Фрагмент источника:
---

В Нью-Йорке продолжается герценовский бум — насколько понятие бума приложимо к скромным возможностям высоколобой американской медии (естественно, бумажной, а не электронной). В данном случае я имею в виду статью Вильяма Граймса (William Grimes) в The New York Times Book Review от 24 февраля под названием «Новое открытие Герцена» (Rediscovering Alexander Herzen), этого, по словам автора статьи, наименее читаемого русского классика. Интерес к Герцену, безусловно, вызван постановкой трилогии Тома Стоппарда на бродвейской сцене, последняя часть которой «Выброшенные на берег» была недавно представлена. Когда вся эта эпопея с Томом Стоппардом только начиналась, я предсказал, что наибольший успех будет иметь третья пьеса, сделанная на материале семейной драмы Герцена. Предсказать это было нетрудно, это сюжет действительно захватывающий, в нем Герцен развернулся во всем своем блеске и во всей своей, так сказать, нищете. Тут действительно есть о чем поговорить и на что посмотреть. По-моему, повторилась та история, что была с мюзиклом на сюжет «Отверженных» Гюго. Спектакль шел больше десяти лет, побил все рекорды бродвейской длительности, а сейчас возобновляется. Ажиотаж был такой, что я, отнюдь не поклонник жанра мюзикла, пошел посмотреть и послушать. Ушел, не досмотрев и не дослушав, большей скучищи на своем веку не помню. По сцене бегали толпы оборванцев с красными знаменами и гремела неинтересная музыка: не запомнилось ни одной мелодии. Но я догадался, почему спектакль пользовался таким длительным успехом: американцы были захвачены сюжетом «Отверженных», они этой книги не читали, им было невтерпеж узнать, поймали ли Жана Вальжана и вышла ли Козетта замуж за Мариуса. Такова нынешняя жизнь. Не надо валить все шишки на Америку: в Англии недавно из школьных программ выбросили Шекспира.

---

Исходные данные:
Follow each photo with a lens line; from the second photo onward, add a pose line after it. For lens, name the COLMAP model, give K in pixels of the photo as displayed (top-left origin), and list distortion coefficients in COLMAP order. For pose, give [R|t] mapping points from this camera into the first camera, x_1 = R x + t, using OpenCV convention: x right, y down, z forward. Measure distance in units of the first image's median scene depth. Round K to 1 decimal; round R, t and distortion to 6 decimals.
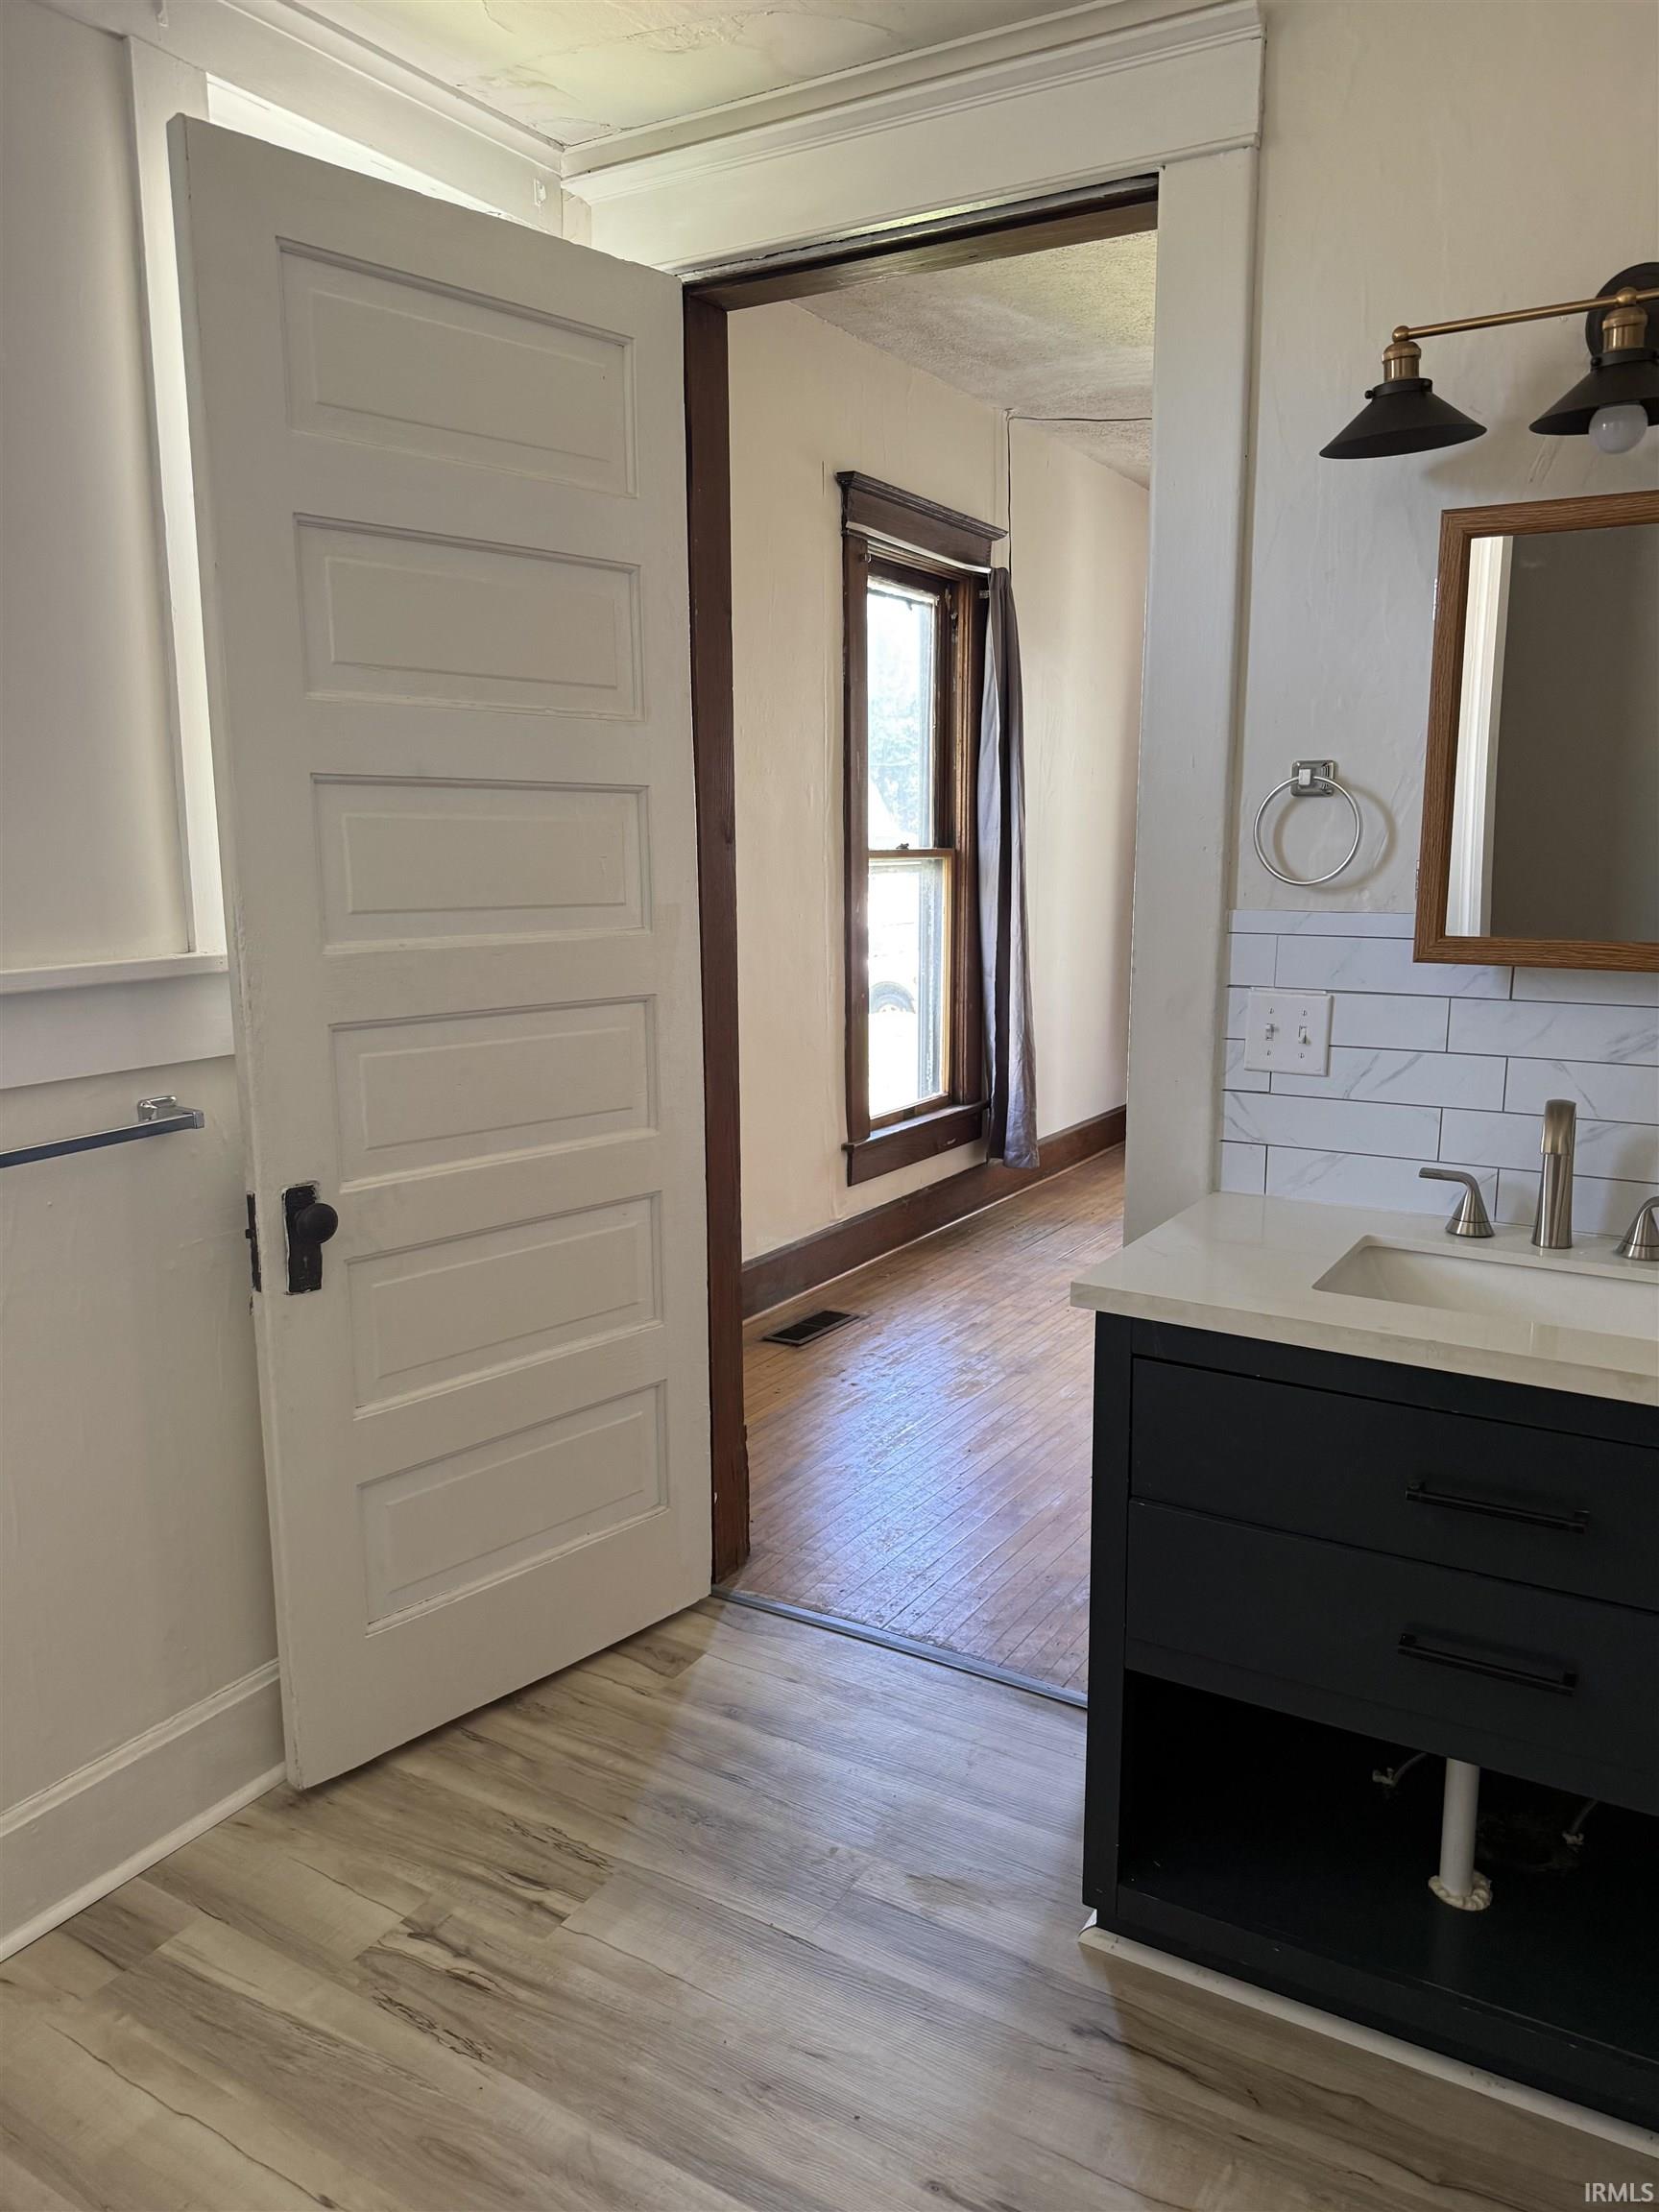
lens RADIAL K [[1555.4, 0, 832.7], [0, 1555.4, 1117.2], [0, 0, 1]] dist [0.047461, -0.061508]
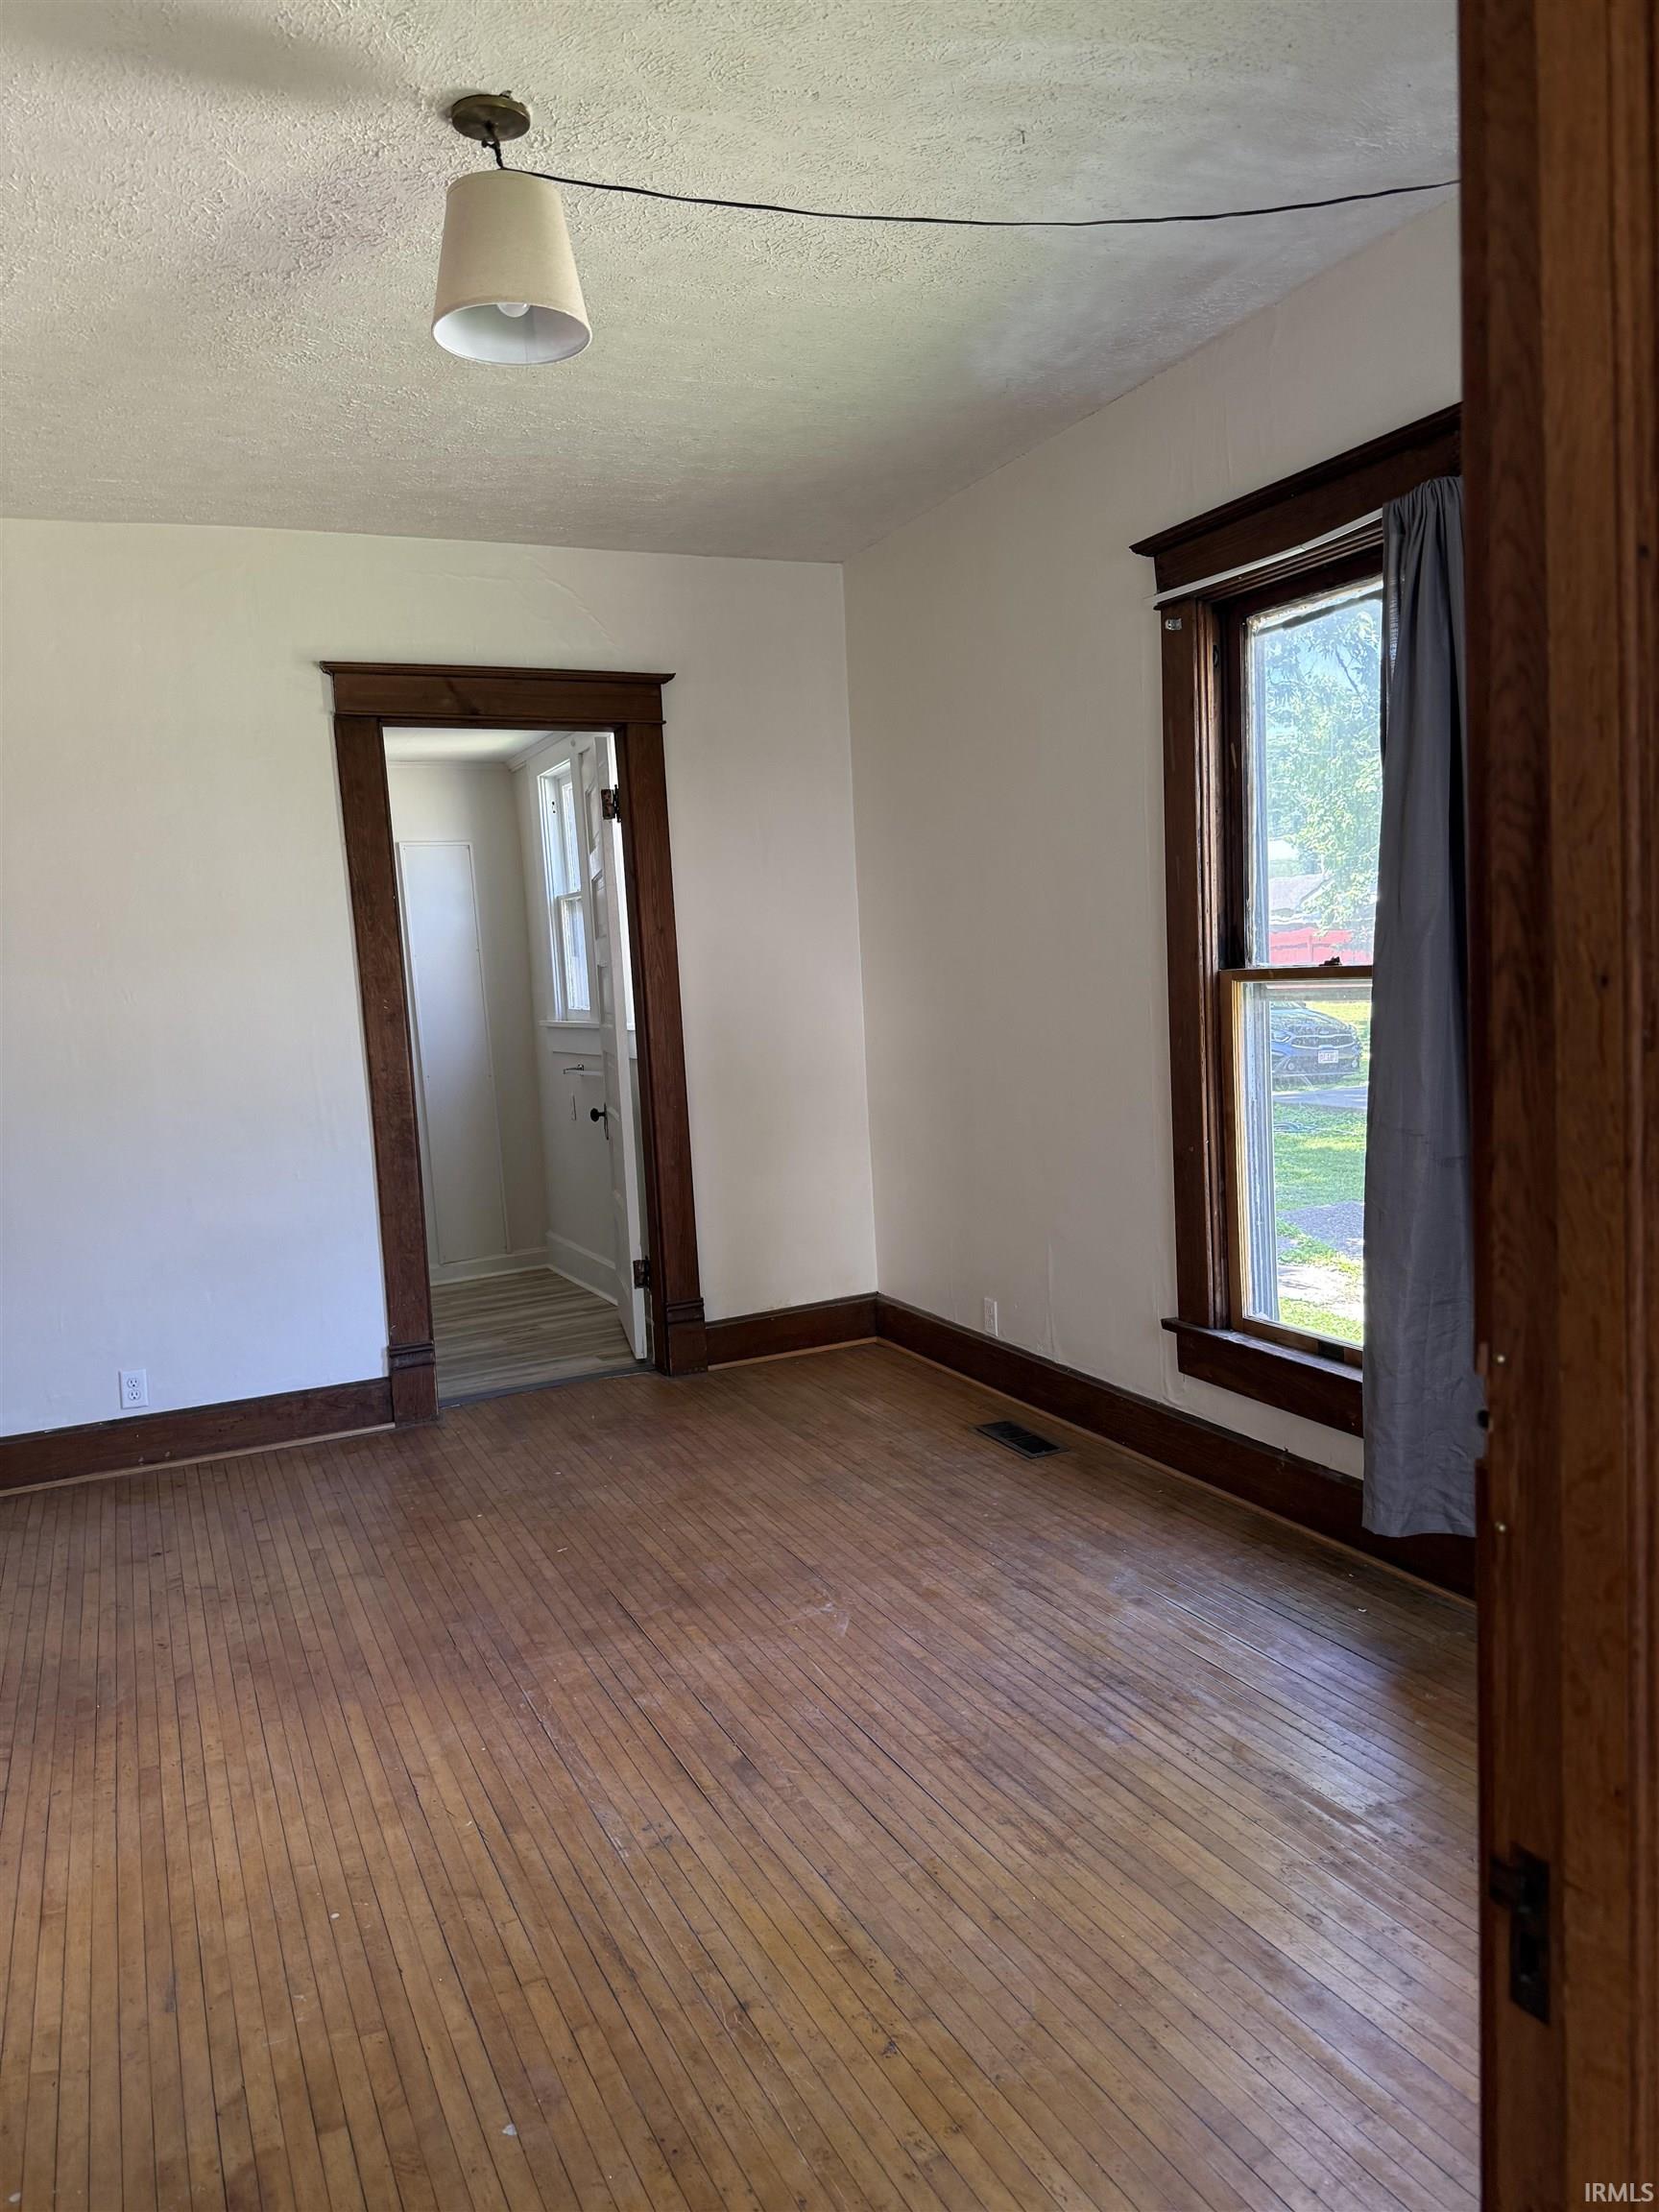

---

Условия заданий:
1. Как называется статья Вильяма Граймса, о которой говорится в отрывке о герценовском буме в Нью-Йорке?
2. Продолжите отрывок о герценовском буме в Нью-Йорке, начав сразу после его последней фразы.

Ваши ответы:
1. Статья называется «Новое открытие Герцена» (Rediscovering Alexander Herzen).

2.
Как бы там ни было, но нью-йоркские интеллектуалы пьесой Стоппарда и фигурой Герцена заинтересовались. Книга сэра Исайи Берлина «Русские мыслители» срочно была допечатана. Автор статьи в The New York Times Book Review тоже ее прочитал — и цитирует о Герцене:
Он обладал единственным в своем роде сплавом живого воображения с даром точного наблюдения, морального пафоса и интеллектуальной живости — со способностью писать сразу язвительно и возвышенно, иронически и страстно, захватывающе интересно и поднимаясь по временам на высшую степень интеллектуального и эмоционального благородства.
Вот это более всего привлекло нынешних ценителей Герцена — блестящее его письмо, литературное мастерство очень редкого в России типа. Давно известно, что русские с опаской относятся к красноречию и с подозрением к красноречивым людям. В этом смысле Герцен как бы нерусский. Герценовская проза и эссеистика — это, как сказал бы поэт, — жизнь во всем ее шампанском блеске. Это относится именно к мемуарам «Былое и Думыы» и к герценовской философской и политической эссеистике, о герценовской прозе, которую он писал в молодости, так сказать нельзя: все эти его сороки-воровки и докторы Круповы неинтересная, устаревшая литература. «Кто виноват?» представляет интерес со стороны своей темы, ставшей в русской литературе архетипической, — любовь втроем: тема не только сочинений, но и жизни Герцена. А в третьей части стоппардовской трилогии количество вовлеченных во всякого рода сексуальные связи персонажей значительно увеличивается. По нынешним временам с их теплым интересом к сексу этот сюжет из далекого русского прошлого не мог не зацепить на крючок.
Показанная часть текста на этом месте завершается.